- Source extract
::::::

[prev in list] [next in list] [prev in thread] [next in thread] 

List:       postgis-users
Subject:    Re: [postgis-users] shp2pgsql segfault and gdb
From:       Amos Hayes <ahayes () polkaroo ! net>
Date:       2005-09-30 16:42:46
Message-ID: 62924978-B67F-4B70-8951-0F46E8914281 () polkaroo ! net
[Download RAW message or body]


On 30-Sep-05, at 12:25 PM, strk@refractions.net wrote:

>
> <doc_snippet>
> The -W defines an encoding of the input data (dbf file).
> When specified all attributes of the dbf are converted to UTF-8.
> The resulting .sql script will contain a command to set CLIENT  
> ENCODING
> to UTF-8, so that the backend will be able to reconvert from UTF-8
> to whatever encoding the database has been created with.
> </doc_snippet>
>
> Most likely you will have a Latin1 backend, so the conversion flow
> would be:
>
>     1: Latin1 -> UTF8 (shp2pgsql)
>     2: UTF8 -> Latin1 (sql session)
>
> If you have a UTF8 database:
>
>     1: Latin1 -> UTF8 (shp2pgsql)
>     2: NO CONVERSION (sql session)

::::::

- Problem set
[1] Write out the shp2pgsql mailing list post starting at "On 30-Sep-05, at" and ending at "been created with.".
[2] According to the shp2pgsql mailing list post, what does the -W option define?

- Material provided
::::::

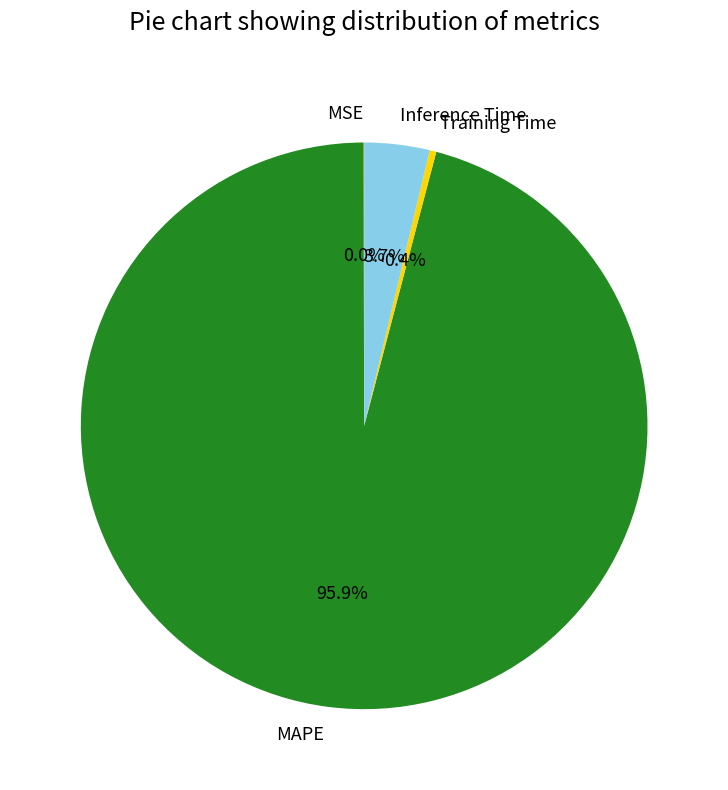

Which category has the biggest portion of the pie?

MAPE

::::::

- Answers to this exercise
[1]
On 30-Sep-05, at 12:25 PM, strk@refractions.net wrote:

>
> <doc_snippet>
> The -W defines an encoding of the input data (dbf file).
> When specified all attributes of the dbf are converted to UTF-8.
> The resulting .sql script will contain a command to set CLIENT  
> ENCODING
> to UTF-8, so that the backend will be able to reconvert from UTF-8
> to whatever encoding the database has been created with.

[2] It defines the encoding of the input data, meaning the dbf file.